If you look at it in a broader perspective, evaluation falls in he class of 'convergence-accelerating techniques'. A program that searches all the way upto checkmate (e.g. tablebases) would not need evaluation, it just counts DTM. Evaluation is an (attempted) approximate way to predict what further search would uncover.
(Convergence-accelerating techniques are often used in numerical analysis. For instance, if one has to calculate the infinite series 1-1/2+1/3-1/4+1/5-1/6+...., one can make a computer simply do the addition brute force (the chess equivalent would be fixed-depth minimax), adding terms (increasing depth) until the result is stable to the desired precision. A mathematician can tell you that the eventual result equals ln(2)=0.693147, and the computer gets there by brute force only after a million terms, and not even a supercomputer could get you to 12 digits this way. One can try to be less dumb with the additions, and not stop abruptly (which makes the result alternately too high and to low) but take the average of to consecutive terminations, which amount to adding the last term not fully, but only half (the equivalent of QS, where you don't consider all moves in the last ply of the search, but only a fraction). The number of good digits grows much faster then. (Try it in your favourite spreadsheet!) You can push this approach further by, e.g. including the last 2 terms you consider only with weights 0.75 and 0.25, respectively (a smarter and deeper 'QS'). On the other hand, if you are a mathematician, (but don't have a logarithm table at hand), you would realize that you can guess the remaining part of the sum, e.g. by approximating it as an integral, and that everyting beyond the last term 1/N you did take into account explicitly adds up to ~ -0.5/(N+0.5+0.25/N). Correcting every partial sum with this simple formula (the 'evaluation') produces a result that is correct to 6 digits already after 20 terms, rather than a million! The correction is only applicable, though, to the abrupt termination of the series. If you took the last term into account only by half, you would need another correction. So you cannot speak of a 'better correction' in general, the correction has to be tailored to the way you terminate the brute-force calculation. A comparison is only meaningful between corrections in their own context.
This example might not appeal at all to non numerical analistst.... )
Thus, as any convergence accelerator, the evaluation is highly dependent on the conditions under which you terminate your search. For instance, a search algorithm without quescence search would need a very good static exchange evaluator. In a program that exhaustively search all captures in QS, like TSCP, an SEE would be completely useless, since it would always contribute zero at evaluation time, since eval is only called when there is nothing left to (profitably) capture. If the SEE is not perfect, it might actualy hurt: in QS nodes where all captures are tried and found to be no good (i.e. lose material) we fall back on the evaluation, and if the SEE erroneously thinks that there is a good capture (because of subtle tactics exceeding its capablilities), the evaluation will be totally wrong.

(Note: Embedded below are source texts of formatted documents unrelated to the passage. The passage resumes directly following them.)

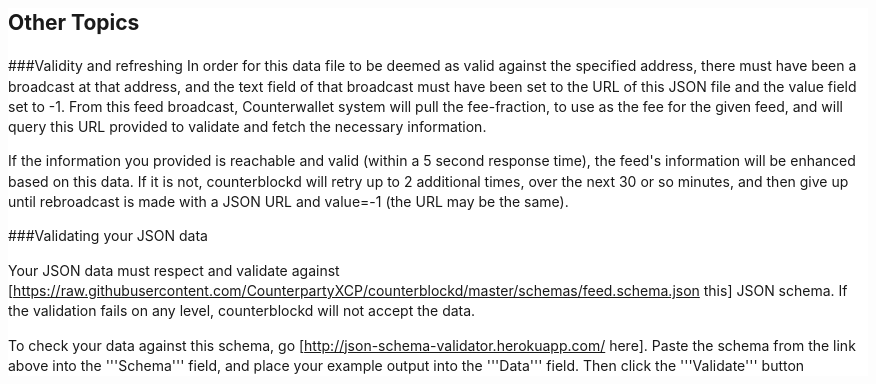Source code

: </pre></blockquote>

## Other Topics

###Validity and refreshing
In order for this data file to be deemed as valid against the specified address, there must have been a broadcast at that address, and the text field of that broadcast must have been set to the URL of this JSON file and the value field set to -1. From this feed broadcast, Counterwallet system will pull the fee-fraction, to use as the fee for the given feed, and will query this URL provided to validate and fetch the necessary information. 

If the information you provided is reachable and valid (within a 5 second response time), the feed's information will be enhanced based on this data. If it is not, counterblockd will retry up to 2 additional times, over the next 30 or so minutes, and then give up until rebroadcast is made with a JSON URL and value=-1 (the URL may be the same).

###Validating your JSON data

Your JSON data must respect and validate against [https://raw.githubusercontent.com/CounterpartyXCP/counterblockd/master/schemas/feed.schema.json this] JSON schema. If the validation fails on any level, counterblockd will not accept the data.

To check your data against this schema, go [http://json-schema-validator.herokuapp.com/ here]. Paste the schema from the link above into the '''Schema''' field, and place your example output into the '''Data''' field. Then click the '''Validate''' button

Another example that I actually encontered in my minimalistic chess code posted in another thread, is end-game evaluation. Before I included a has-table, it could only do 12 plies in the KQK end-game, which in general is not enough to see the mate. Without any help from the evaluation the program than would run with one of its pieces to a corner and keep sulking there, never finding the mate, and hardy winning any games. A simple evaluation that was helpfull draws the king through the center of the board though piece-square tables, but even that would not bring the mate within the horizon, certainly not in KRK. It needed to include an evaluation rule that awarded the winning king for being 'close' to the losing king, e.g. in the same 4x4 corner of the board. This very rough ad-hoc measure for the DTM makes it find the mate always. But now that I implemented the hash table even the KRK mate is found easily in the search (the hash table is large enough to build the full tablebase), and the rule only hurts. Evaluation points for taking the 'opposition' or pushing passed pawns forward is good for searches that are not able to find the queening within their horizon (e.g. by extensions for moving passed pawns). For programs that do search deep enough, these evaluation terms are just noise that might put it off track: pushing the pawn too fast in the KPK end game is the classical beginners mistake that gives away the win.
So the more I think of it, the more important I believe it is that the evalution is tuned to the way the search terminates. Other aspects of the seach, such as extension and move sorting, probably interact with the evaluation much less. (With the caveat that when internal iterative deepening is used to sort the moves on the score from the previous iteration, the efficiency of the alpha-beta might be strongly dependent on the evaluation. But if you go to fixed depth irrespective of time or node count, you implicitly corrected for that.)